> _YOUR INSTRUCTIONS_: Could you write out every line of the records below, copying each one character for character?

> _RECORDS FOR THE TASK_:
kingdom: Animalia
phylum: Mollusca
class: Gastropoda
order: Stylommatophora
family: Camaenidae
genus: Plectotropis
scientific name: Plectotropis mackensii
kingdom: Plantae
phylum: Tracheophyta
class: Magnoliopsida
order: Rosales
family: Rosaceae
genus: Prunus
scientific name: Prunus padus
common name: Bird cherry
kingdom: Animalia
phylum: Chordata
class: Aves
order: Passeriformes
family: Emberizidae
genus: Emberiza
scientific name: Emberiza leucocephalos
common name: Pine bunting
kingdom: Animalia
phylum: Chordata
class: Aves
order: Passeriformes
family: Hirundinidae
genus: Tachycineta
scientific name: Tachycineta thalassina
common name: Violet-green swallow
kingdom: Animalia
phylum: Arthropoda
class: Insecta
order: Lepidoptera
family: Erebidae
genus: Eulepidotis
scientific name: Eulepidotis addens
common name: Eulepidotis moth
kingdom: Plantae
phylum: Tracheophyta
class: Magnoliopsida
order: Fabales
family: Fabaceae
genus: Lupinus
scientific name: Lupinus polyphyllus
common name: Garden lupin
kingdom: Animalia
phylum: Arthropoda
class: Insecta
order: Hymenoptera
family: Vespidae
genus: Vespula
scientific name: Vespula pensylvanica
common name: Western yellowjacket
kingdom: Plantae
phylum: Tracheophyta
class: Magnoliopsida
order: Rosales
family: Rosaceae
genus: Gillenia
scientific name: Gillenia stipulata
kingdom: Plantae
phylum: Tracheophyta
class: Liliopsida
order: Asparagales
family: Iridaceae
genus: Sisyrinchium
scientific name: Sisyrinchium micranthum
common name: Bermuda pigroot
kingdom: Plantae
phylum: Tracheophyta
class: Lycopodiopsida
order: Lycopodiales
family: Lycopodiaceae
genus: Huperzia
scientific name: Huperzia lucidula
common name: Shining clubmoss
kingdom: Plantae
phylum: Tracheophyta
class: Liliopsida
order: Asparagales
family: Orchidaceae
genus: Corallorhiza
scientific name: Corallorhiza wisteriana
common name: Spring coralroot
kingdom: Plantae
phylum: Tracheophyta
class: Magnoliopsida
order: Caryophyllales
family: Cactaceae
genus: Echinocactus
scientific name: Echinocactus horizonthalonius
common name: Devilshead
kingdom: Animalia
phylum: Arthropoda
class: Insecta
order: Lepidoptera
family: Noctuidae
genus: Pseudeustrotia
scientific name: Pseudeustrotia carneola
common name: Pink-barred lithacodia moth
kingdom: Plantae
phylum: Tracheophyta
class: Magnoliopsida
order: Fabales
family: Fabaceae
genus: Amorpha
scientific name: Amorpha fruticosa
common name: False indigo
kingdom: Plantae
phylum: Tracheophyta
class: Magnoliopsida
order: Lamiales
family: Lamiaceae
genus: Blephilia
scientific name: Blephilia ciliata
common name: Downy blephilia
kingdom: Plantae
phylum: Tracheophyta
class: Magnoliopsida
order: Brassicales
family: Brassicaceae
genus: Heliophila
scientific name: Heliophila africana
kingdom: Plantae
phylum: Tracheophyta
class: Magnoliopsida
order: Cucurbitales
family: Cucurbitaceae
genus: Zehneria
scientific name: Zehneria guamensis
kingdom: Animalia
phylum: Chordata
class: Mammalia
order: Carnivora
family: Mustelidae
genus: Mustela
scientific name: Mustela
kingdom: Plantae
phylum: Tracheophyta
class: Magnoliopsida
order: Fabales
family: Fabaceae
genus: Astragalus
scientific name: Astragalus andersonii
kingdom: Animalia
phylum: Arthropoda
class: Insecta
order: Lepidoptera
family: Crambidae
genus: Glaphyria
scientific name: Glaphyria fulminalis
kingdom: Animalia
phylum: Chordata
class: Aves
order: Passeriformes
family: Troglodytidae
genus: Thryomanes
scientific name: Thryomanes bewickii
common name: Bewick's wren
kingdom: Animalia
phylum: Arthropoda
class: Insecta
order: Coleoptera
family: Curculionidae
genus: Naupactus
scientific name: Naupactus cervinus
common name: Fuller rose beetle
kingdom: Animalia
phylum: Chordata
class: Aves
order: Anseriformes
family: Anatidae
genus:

> _SOLUTION BELOW_:
kingdom: Animalia
phylum: Mollusca
class: Gastropoda
order: Stylommatophora
family: Camaenidae
genus: Plectotropis
scientific name: Plectotropis mackensii
kingdom: Plantae
phylum: Tracheophyta
class: Magnoliopsida
order: Rosales
family: Rosaceae
genus: Prunus
scientific name: Prunus padus
common name: Bird cherry
kingdom: Animalia
phylum: Chordata
class: Aves
order: Passeriformes
family: Emberizidae
genus: Emberiza
scientific name: Emberiza leucocephalos
common name: Pine bunting
kingdom: Animalia
phylum: Chordata
class: Aves
order: Passeriformes
family: Hirundinidae
genus: Tachycineta
scientific name: Tachycineta thalassina
common name: Violet-green swallow
kingdom: Animalia
phylum: Arthropoda
class: Insecta
order: Lepidoptera
family: Erebidae
genus: Eulepidotis
scientific name: Eulepidotis addens
common name: Eulepidotis moth
kingdom: Plantae
phylum: Tracheophyta
class: Magnoliopsida
order: Fabales
family: Fabaceae
genus: Lupinus
scientific name: Lupinus polyphyllus
common name: Garden lupin
kingdom: Animalia
phylum: Arthropoda
class: Insecta
order: Hymenoptera
family: Vespidae
genus: Vespula
scientific name: Vespula pensylvanica
common name: Western yellowjacket
kingdom: Plantae
phylum: Tracheophyta
class: Magnoliopsida
order: Rosales
family: Rosaceae
genus: Gillenia
scientific name: Gillenia stipulata
kingdom: Plantae
phylum: Tracheophyta
class: Liliopsida
order: Asparagales
family: Iridaceae
genus: Sisyrinchium
scientific name: Sisyrinchium micranthum
common name: Bermuda pigroot
kingdom: Plantae
phylum: Tracheophyta
class: Lycopodiopsida
order: Lycopodiales
family: Lycopodiaceae
genus: Huperzia
scientific name: Huperzia lucidula
common name: Shining clubmoss
kingdom: Plantae
phylum: Tracheophyta
class: Liliopsida
order: Asparagales
family: Orchidaceae
genus: Corallorhiza
scientific name: Corallorhiza wisteriana
common name: Spring coralroot
kingdom: Plantae
phylum: Tracheophyta
class: Magnoliopsida
order: Caryophyllales
family: Cactaceae
genus: Echinocactus
scientific name: Echinocactus horizonthalonius
common name: Devilshead
kingdom: Animalia
phylum: Arthropoda
class: Insecta
order: Lepidoptera
family: Noctuidae
genus: Pseudeustrotia
scientific name: Pseudeustrotia carneola
common name: Pink-barred lithacodia moth
kingdom: Plantae
phylum: Tracheophyta
class: Magnoliopsida
order: Fabales
family: Fabaceae
genus: Amorpha
scientific name: Amorpha fruticosa
common name: False indigo
kingdom: Plantae
phylum: Tracheophyta
class: Magnoliopsida
order: Lamiales
family: Lamiaceae
genus: Blephilia
scientific name: Blephilia ciliata
common name: Downy blephilia
kingdom: Plantae
phylum: Tracheophyta
class: Magnoliopsida
order: Brassicales
family: Brassicaceae
genus: Heliophila
scientific name: Heliophila africana
kingdom: Plantae
phylum: Tracheophyta
class: Magnoliopsida
order: Cucurbitales
family: Cucurbitaceae
genus: Zehneria
scientific name: Zehneria guamensis
kingdom: Animalia
phylum: Chordata
class: Mammalia
order: Carnivora
family: Mustelidae
genus: Mustela
scientific name: Mustela
kingdom: Plantae
phylum: Tracheophyta
class: Magnoliopsida
order: Fabales
family: Fabaceae
genus: Astragalus
scientific name: Astragalus andersonii
kingdom: Animalia
phylum: Arthropoda
class: Insecta
order: Lepidoptera
family: Crambidae
genus: Glaphyria
scientific name: Glaphyria fulminalis
kingdom: Animalia
phylum: Chordata
class: Aves
order: Passeriformes
family: Troglodytidae
genus: Thryomanes
scientific name: Thryomanes bewickii
common name: Bewick's wren
kingdom: Animalia
phylum: Arthropoda
class: Insecta
order: Coleoptera
family: Curculionidae
genus: Naupactus
scientific name: Naupactus cervinus
common name: Fuller rose beetle
kingdom: Animalia
phylum: Chordata
class: Aves
order: Anseriformes
family: Anatidae
genus:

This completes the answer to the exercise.